Recently, I attended my college organization’s 45th Alumni Homecoming Reunion. It was the gathering of former and present Chinese Students Association members. It was nice to be amongst Filipino-Chinese people, who are not my own immediate and extended family, once again. There were games, speeches, presentations by the talented musicians, an Audio-Visual show, and, of course, food! And not just any food, Chinese food! Nothing else could be more appropriate. We were given the official publication called Currents. Leafing through the pages, memories of my college life came alive in my mind.
I had a glimpse of the real world in college. I studied at the State University where there were more Filipinos than Filipino-Chinese. I felt like a small tree uprooted and planted elsewhere, surrounded by big trees looking down on me. I was painfully shy and I was always alone. I felt very foreign, and being Filipino-Chinese didn’t help. Some of my classmates even thought I was Korean (some people cannot tell the difference) and spoke to me in English. Some were interested in knowing the curse words in the Chinese Hokkien language. And some were asking questions about Filipino-Chinese traditions, Feng Shui tips, etc. I encountered one classmate who said, ”Why don’t you Chinese people go back to China where you came from?” It was the first time I experienced discrimination. Doesn’t she know that the Chinese were already residing in the Philippines long before she was born? And that the Filipino culture is constantly being infused with Chinese customs, beliefs and traditions?
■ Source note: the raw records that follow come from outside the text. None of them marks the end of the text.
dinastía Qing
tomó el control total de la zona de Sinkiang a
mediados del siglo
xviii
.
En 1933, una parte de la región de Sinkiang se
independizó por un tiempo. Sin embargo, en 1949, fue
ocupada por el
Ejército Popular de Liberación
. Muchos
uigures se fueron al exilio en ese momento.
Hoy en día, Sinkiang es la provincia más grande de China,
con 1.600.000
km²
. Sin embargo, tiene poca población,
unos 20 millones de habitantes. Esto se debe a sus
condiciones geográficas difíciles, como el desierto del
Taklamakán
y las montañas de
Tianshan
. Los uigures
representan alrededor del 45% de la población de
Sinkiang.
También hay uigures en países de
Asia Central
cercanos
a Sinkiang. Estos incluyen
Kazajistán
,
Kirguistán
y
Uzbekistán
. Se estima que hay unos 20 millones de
The Chinese Students Association hosted several cultural activities like the Lunar New Year celebration, the Mid-Autumn Festival dicing game, contests, Chinese film showing and exhibits to promote the Chinese culture and establish intercultural friendship. Mingling with the other members made me feel like I’m in high school again. It’s like a small community within the University walls (not literally since our University has no walls). Once again, I am part of a group of people who are also Filipino-Chinese. Everywhere people go, they look for others with the same heritage, beliefs, hobbies, interests as they have. They look for that sense of belongingness.
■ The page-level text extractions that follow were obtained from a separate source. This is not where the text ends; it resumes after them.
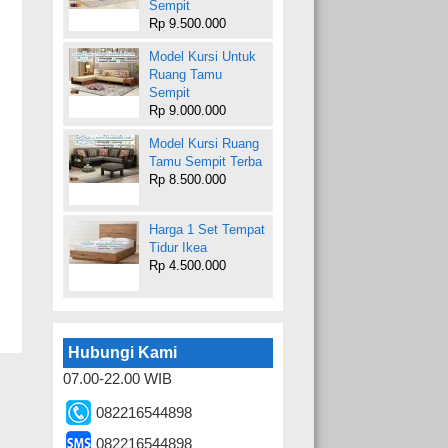
Sempit
Rp 9.500.000
Model Kursi Untuk
Ruang Tamu
Sempit
Rp 9.000.000
Model Kursi Ruang
Tamu Sempit Terba
Rp 8.500.000
Harga 1 Set Tempat
Tidur Ikea
Rp 4.500.000
Hubungi Kami
07.00-22.00 WIB
082216544898
082216544898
Though I am mostly Chinese, I won’t belong to China any more than I do here. I grew up here, everything Chinese that I know are merely taught and passed to me by my parents. My Chinese Mandarin would be considered sub-standard when I go to China (there would be many instances of miscommunication, I’m sure); my Filipino language isn’t very good either. Where does that leave me? Sometimes I feel like I’m floating in-between, or like the space between islands of cultures. I consider myself a bridge between these islands. Thankfully, I am not the only bridge around. I know there are a lot of Filipino-Chinese, and other combinations like Euro-Asians, Chinese-Americans, Indonesian-Chinese, and Japanese-Americans out there. We bridge gaps between cultures.
aww, that must be difficult for you cee. i am foreign here, and there are times i would feel edgy because i'm different. but most of the time, it's all in my mind.
ReplyDeletei worked for a family-owned filipino-chinese company before, and i am still friends with my bosses until now. even though i left the company many many moons ago, i'm glad we have maintained the friendship.